Since Friday, dozens of people have come to visit every day to show their solidarity with the family and the village. Israel has been demanding that residents of 12 villages permanently vacate their homes so that the area can be used for military exercises.

Khirbet al-Rakiz has been officially excluded eventually from this list, but the ban on any construction and connecting to the water and electricity infrastructure is still on. The Civil Administration considers the Hebron Hills a priority for enforcing demolition orders, as the head of the Civil Administration, Ghassan Alyan told a Knesset hearing in a presentation entitled “Preventing a Palestinian Takeover of Area C.”

In November, the Civil Administration demolished a house that the Harun Abu Aram family had completed there two weeks earlier. For decades, the family had been living in a cave that was plagued by leaks and deterioration. They have now returned to the cave. The abu Aram's home is just one of five that the Civil Administration has demolished there in the past three months. 

The forces sent in to carry out the demolitions also dismantled the water connection that had been installed by the villages’ council. Now they as other families have to rely on supplies from water tanks that cost them 400 shekels ($124) per month, which is well beyond their means.
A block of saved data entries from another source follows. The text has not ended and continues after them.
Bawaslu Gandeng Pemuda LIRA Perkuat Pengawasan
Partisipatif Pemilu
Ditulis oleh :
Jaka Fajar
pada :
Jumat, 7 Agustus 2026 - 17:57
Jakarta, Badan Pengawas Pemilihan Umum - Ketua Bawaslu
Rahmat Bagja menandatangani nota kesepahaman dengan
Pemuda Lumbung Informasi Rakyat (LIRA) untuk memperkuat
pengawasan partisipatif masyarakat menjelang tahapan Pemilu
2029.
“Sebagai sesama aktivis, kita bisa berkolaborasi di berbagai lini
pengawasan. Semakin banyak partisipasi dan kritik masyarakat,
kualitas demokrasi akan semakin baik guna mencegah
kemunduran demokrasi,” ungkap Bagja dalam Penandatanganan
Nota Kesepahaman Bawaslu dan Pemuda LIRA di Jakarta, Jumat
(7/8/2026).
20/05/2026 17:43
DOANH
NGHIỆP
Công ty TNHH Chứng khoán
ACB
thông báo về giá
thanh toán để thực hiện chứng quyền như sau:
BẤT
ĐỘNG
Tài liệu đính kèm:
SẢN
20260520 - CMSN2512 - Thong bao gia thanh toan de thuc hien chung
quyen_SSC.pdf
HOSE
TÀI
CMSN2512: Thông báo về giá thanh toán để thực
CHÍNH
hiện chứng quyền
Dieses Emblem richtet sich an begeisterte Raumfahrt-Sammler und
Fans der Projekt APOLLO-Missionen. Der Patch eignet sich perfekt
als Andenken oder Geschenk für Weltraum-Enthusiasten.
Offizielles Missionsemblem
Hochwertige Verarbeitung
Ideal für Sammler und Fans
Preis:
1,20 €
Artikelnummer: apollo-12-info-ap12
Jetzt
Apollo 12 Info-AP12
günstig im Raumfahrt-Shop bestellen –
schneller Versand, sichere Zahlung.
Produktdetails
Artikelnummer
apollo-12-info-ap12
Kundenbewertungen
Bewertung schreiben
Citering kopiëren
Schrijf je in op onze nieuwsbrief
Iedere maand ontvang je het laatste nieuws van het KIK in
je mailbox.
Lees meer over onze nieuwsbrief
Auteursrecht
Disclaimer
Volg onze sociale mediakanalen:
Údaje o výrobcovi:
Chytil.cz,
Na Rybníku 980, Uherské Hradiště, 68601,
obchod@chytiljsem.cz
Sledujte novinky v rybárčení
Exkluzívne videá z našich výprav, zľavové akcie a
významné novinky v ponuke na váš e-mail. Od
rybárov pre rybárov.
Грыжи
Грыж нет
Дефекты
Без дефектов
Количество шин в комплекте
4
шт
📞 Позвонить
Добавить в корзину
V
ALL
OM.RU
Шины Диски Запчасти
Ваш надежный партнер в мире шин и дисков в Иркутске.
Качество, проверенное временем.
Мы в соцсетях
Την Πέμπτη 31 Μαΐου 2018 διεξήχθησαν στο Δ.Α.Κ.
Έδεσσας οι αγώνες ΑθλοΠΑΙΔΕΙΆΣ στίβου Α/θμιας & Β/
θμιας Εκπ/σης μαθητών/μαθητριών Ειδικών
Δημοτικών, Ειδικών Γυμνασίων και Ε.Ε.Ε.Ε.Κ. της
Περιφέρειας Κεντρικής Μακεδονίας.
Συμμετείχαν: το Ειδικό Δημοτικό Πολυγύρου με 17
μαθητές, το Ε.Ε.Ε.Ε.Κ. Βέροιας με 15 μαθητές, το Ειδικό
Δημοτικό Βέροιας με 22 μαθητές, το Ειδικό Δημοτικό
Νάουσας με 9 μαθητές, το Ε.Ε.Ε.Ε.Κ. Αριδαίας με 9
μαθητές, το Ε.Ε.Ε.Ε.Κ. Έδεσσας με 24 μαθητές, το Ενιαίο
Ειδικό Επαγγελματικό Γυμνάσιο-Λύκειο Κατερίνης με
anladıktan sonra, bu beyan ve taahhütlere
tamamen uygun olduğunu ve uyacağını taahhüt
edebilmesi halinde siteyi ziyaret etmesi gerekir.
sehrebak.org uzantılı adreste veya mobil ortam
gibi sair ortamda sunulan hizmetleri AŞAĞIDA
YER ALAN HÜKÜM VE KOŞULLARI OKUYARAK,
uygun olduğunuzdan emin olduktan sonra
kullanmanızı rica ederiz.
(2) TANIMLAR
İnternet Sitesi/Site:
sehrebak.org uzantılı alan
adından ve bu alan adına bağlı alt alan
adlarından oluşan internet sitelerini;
On a hilltop north of the caves and huts of Khirbet al-Rakiz, one can clearly see the houses in the Jewish settlement of Ma’on. Farsi Abu Aram, who is 47, said she saw the construction for the settlement start when she was about 7 years old and went out to herd livestock.

“The settlers tell us that we had migrated here not long ago,” said Abu Aram’s son-in-law, Hamed al-Nawaja’a. “I work in Israel and with every Israeli whom I ask, one comes from Morocco, the second one from Russia, while our parents and [their] grandparents and so forth were born here.”